Saved records
Begin

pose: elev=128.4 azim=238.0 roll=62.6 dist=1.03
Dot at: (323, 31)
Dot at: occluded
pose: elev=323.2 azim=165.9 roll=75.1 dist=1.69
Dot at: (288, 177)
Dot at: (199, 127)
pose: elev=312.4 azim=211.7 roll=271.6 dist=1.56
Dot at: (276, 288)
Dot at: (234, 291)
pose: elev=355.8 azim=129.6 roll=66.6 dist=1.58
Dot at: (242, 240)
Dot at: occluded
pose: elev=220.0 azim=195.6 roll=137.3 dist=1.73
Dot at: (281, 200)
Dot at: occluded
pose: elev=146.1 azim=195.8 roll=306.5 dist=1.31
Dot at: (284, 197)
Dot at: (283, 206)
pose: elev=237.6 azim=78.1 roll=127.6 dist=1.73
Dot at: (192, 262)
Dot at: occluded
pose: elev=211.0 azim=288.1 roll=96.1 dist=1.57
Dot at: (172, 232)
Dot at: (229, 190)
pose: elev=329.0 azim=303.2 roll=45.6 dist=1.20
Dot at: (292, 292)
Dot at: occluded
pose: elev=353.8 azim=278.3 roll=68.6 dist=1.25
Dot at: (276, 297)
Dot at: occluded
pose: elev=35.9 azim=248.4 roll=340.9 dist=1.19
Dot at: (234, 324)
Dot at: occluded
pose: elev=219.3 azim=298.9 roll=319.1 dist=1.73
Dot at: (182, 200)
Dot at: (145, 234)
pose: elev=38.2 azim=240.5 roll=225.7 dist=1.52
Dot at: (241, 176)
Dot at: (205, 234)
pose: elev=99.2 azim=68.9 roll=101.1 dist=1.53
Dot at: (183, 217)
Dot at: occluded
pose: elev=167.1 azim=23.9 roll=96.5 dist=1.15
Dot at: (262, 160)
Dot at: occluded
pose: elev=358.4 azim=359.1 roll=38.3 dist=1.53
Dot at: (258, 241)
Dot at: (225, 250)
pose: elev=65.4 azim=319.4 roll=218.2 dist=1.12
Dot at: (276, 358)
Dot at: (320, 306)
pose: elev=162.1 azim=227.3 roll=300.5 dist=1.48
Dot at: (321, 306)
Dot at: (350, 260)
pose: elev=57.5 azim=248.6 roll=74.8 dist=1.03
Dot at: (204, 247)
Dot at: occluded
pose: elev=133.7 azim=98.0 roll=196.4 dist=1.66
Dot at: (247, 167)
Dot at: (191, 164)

End

Description of the task →
Print all the items above again, line for line, without changing a single character.

Written reply →
pose: elev=128.4 azim=238.0 roll=62.6 dist=1.03
Dot at: (323, 31)
Dot at: occluded
pose: elev=323.2 azim=165.9 roll=75.1 dist=1.69
Dot at: (288, 177)
Dot at: (199, 127)
pose: elev=312.4 azim=211.7 roll=271.6 dist=1.56
Dot at: (276, 288)
Dot at: (234, 291)
pose: elev=355.8 azim=129.6 roll=66.6 dist=1.58
Dot at: (242, 240)
Dot at: occluded
pose: elev=220.0 azim=195.6 roll=137.3 dist=1.73
Dot at: (281, 200)
Dot at: occluded
pose: elev=146.1 azim=195.8 roll=306.5 dist=1.31
Dot at: (284, 197)
Dot at: (283, 206)
pose: elev=237.6 azim=78.1 roll=127.6 dist=1.73
Dot at: (192, 262)
Dot at: occluded
pose: elev=211.0 azim=288.1 roll=96.1 dist=1.57
Dot at: (172, 232)
Dot at: (229, 190)
pose: elev=329.0 azim=303.2 roll=45.6 dist=1.20
Dot at: (292, 292)
Dot at: occluded
pose: elev=353.8 azim=278.3 roll=68.6 dist=1.25
Dot at: (276, 297)
Dot at: occluded
pose: elev=35.9 azim=248.4 roll=340.9 dist=1.19
Dot at: (234, 324)
Dot at: occluded
pose: elev=219.3 azim=298.9 roll=319.1 dist=1.73
Dot at: (182, 200)
Dot at: (145, 234)
pose: elev=38.2 azim=240.5 roll=225.7 dist=1.52
Dot at: (241, 176)
Dot at: (205, 234)
pose: elev=99.2 azim=68.9 roll=101.1 dist=1.53
Dot at: (183, 217)
Dot at: occluded
pose: elev=167.1 azim=23.9 roll=96.5 dist=1.15
Dot at: (262, 160)
Dot at: occluded
pose: elev=358.4 azim=359.1 roll=38.3 dist=1.53
Dot at: (258, 241)
Dot at: (225, 250)
pose: elev=65.4 azim=319.4 roll=218.2 dist=1.12
Dot at: (276, 358)
Dot at: (320, 306)
pose: elev=162.1 azim=227.3 roll=300.5 dist=1.48
Dot at: (321, 306)
Dot at: (350, 260)
pose: elev=57.5 azim=248.6 roll=74.8 dist=1.03
Dot at: (204, 247)
Dot at: occluded
pose: elev=133.7 azim=98.0 roll=196.4 dist=1.66
Dot at: (247, 167)
Dot at: (191, 164)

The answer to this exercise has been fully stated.